Gardna Wielka (Groß Garde) is a village in the administrative district of Gmina Smołdzino, within Słupsk County, Pomeranian Voivodeship, in northern Poland. It is located in the historic region of Pomerania.

==Etymology==
The name is of the village is of native Slavic origin, and comes from the word gard. Historically, it was also known in Polish as Wielka Garna.

==History==
The first Slavic settlements and strongholds were established in the area in the 7th and 8th century. The territory became part of the emerging Polish state under its first ruler Mieszko I by c. 967. In the 12th century, Gardna became a town, but lost its importance and status in the 13th century.
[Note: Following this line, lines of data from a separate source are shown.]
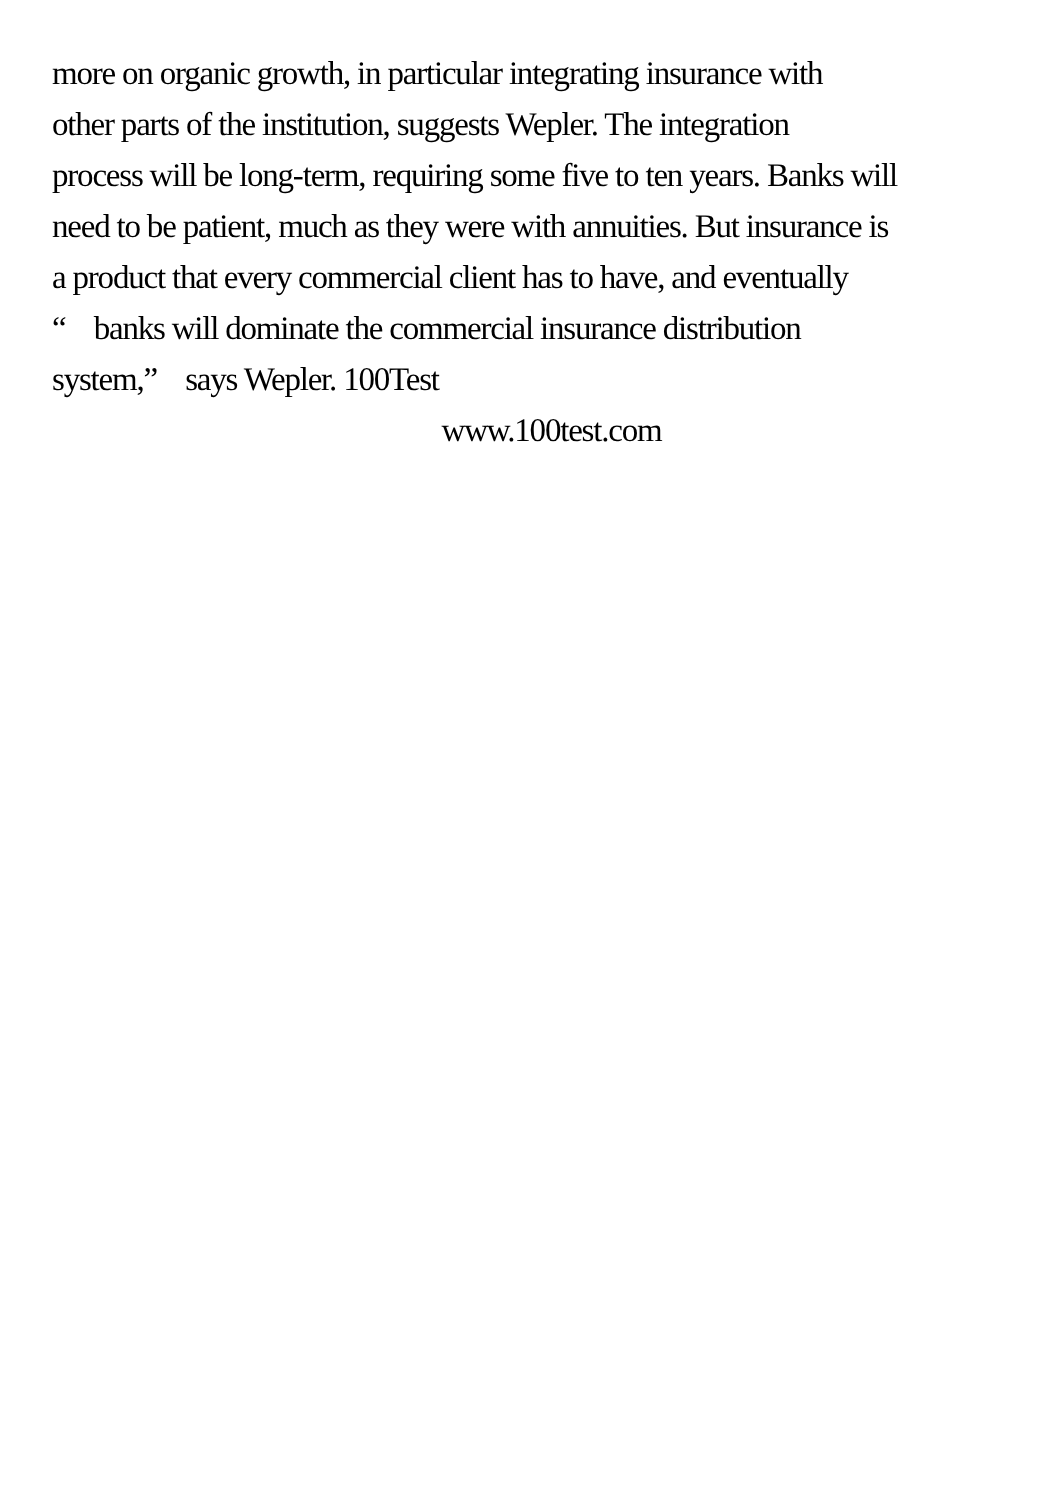more on organic growth, in particular integrating insurance with
other parts of the institution, suggests Wepler. The integration
process will be long-term, requiring some five to ten years. Banks will
need to be patient, much as they were with annuities. But insurance is
a product that every commercial client has to have, and eventually
“ banks will dominate the commercial insurance distribution
system,” says Wepler. 100Test
www.100test.com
Following the fragmentation of Poland, it was at various times part of the duchies of Western Pomerania, Eastern Pomerania and Słupsk. The village was a possession of the Polish Archdiocese of Gniezno. In 1584, the local Lutheran pastor Blancenius translated the postil into Polish for local residents. From the 18th century, the village was part of the Kingdom of Prussia, and from 1871 to 1945 of unified Germany. In 1765, a riot broke out because the inhabitants refused to accept the newly appointed pastor, who did not speak Kashubian. Masses were held here in the Kashubian language until 1845. The inhabitants long resisted Germanisation.